Zuckerberg told Rogan two main events in 2016 triggered the move by Meta (then called Facebook) to institute fact-checking: Donald Trump’s election as U.S. president and Brexit in the U.K. “I think that those were basically these two events where for the first time, we just faced this massive, massive institutional pressure to basically start censoring content on ideological grounds,” Zuckerberg said.

“At the time I was really sort of ill-prepared to kind of parse what was going on,” Zuckerberg said. “I think part of my reflection looking back on this is, I kind of think in 2016 in the aftermath [of Trump’s election] I gave too much deference to a lot of folks in the media who were basically saying, ‘OK, there’s no way that this guy could have gotten elected except for misinformation.’” That “started with the the Russia-collusion stuff” but “it kind of morphed into different things over time,” he added.

“I took this and just kind of assumed that everyone was acting in good faith and I said, ‘OK, well there are concerns about misinformation,’” Zuckerberg said. “If you ask people, no one says that they want misinformation, so maybe there’s something that we should do to to basically try to address this.”

However, Zuckerberg said, “I was really worried from the beginning about basically becoming this sort of decider of what is true in the world… That’s like kind of a crazy position to be in for billions of people using your service.” The company adopted a system that used third-party fact-checkers to identify “very clear hoaxes” — like the “Earth is flat” — and “it just sort of veered from there.”

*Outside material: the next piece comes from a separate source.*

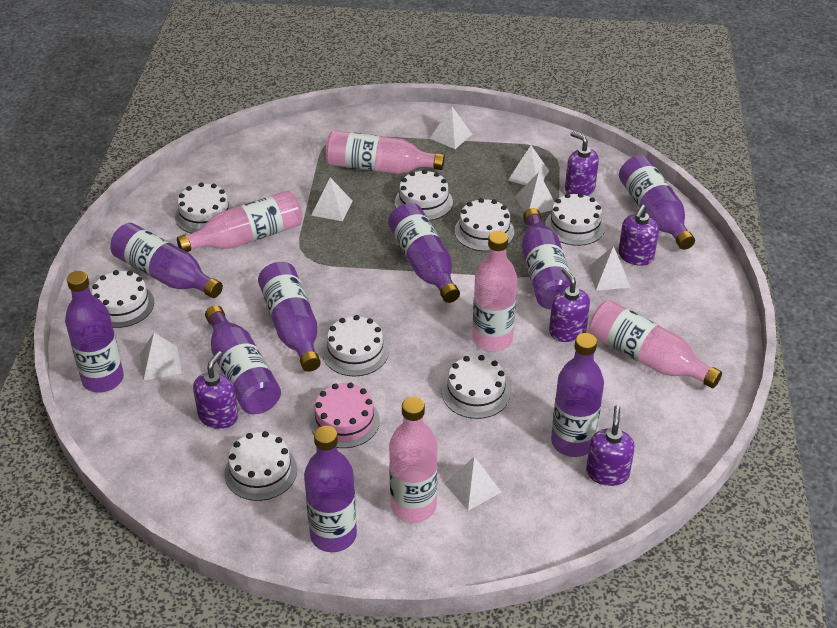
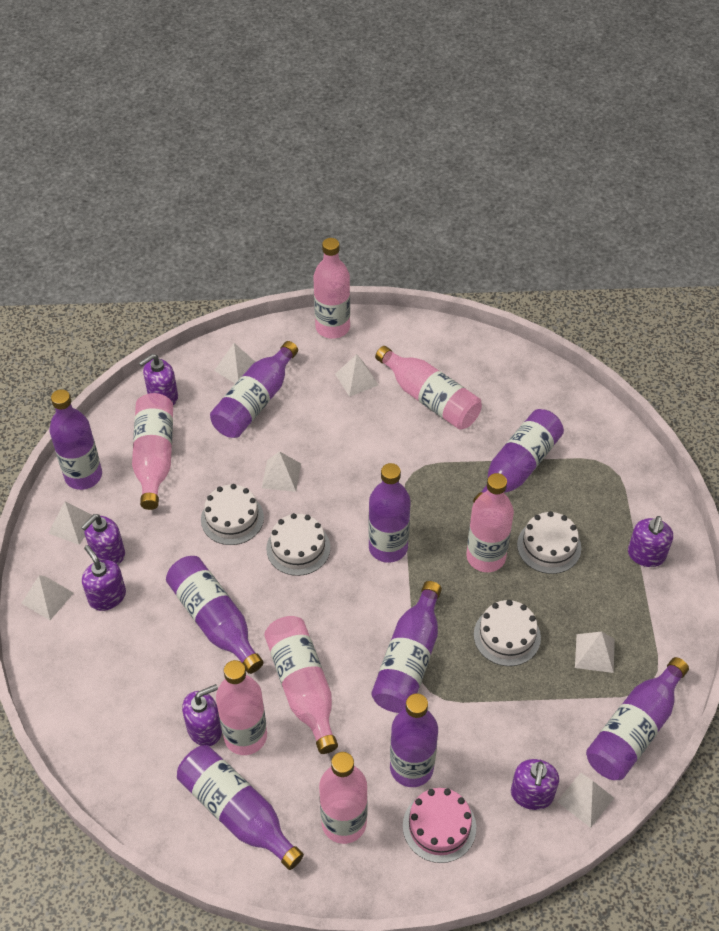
pink bottle: [177,191,302,252] [325,130,445,174] [389,397,438,523] [472,231,517,351] [589,300,722,388] = 5 -> [132,393,173,510] [216,660,267,755] [264,616,338,754] [314,238,350,339] [319,752,368,844] [375,346,482,430] [466,473,514,572] = 7
purple soap dispenser: [193,351,238,429] [549,268,590,342] [565,132,599,196] [586,405,635,486] [618,205,659,266] = 5 -> [81,514,125,565] [82,545,126,611] [139,354,178,405] [182,684,222,746] [511,759,559,810] [628,516,673,567] = 6
white cake: [91,270,154,328] [175,182,233,234] [224,431,297,501] [323,315,389,376] [395,169,453,221] [442,355,510,419] [454,198,514,251] [545,193,605,246] = 8 -> [201,484,264,545] [266,513,330,576] [474,600,541,666] [517,511,581,574] = 4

“I think to some degree it’s because some of the people whose job is to do fact-checking, a lot of their industry is focused on political fact-checking,” Zuckerberg said. “So they just kind of veered in that direction.” In the last few years, he said, “I really started coming to the conclusion that we were going to need to change something about that.”

On Monday, Zuckerberg announced that Meta will replace its fact-checking programs with a “community notes” model similar to Elon Musk’s X. Zuckerberg said the fact-checking system led to “too many mistakes and too much censorship” and is “too politically biased.”

Zuckerberg’s end to the Meta fact-checking initiative comes just weeks before Trump is set to be sworn in for a second term as U.S. president. Meta appointed UFC CEO Dana White — a close Trump friend — to its board, and the company is donating $1 million to Trump’s inaugural fund.

On Rogan’s show, Zuckerberg reiterated his position that the decision to end Meta’s fact-checking was to return to its roots. “The whole point of social media is basically, you know, giving people the ability to share what they want and, you know, it goes back to you know our original mission [which] is just give people the power to share and make the world more open and connected,” the Meta chief said.

Zuckerberg said he “wasn’t too deep on our content policies for like the first 10 years of the company.” He said that “practical issues” arose that Meta acted on — such as putting in systems to fight cyberbullying and taking down pirated content — but “it was really in the last 10 years that people started pushing for, like, ideological-based censorship.”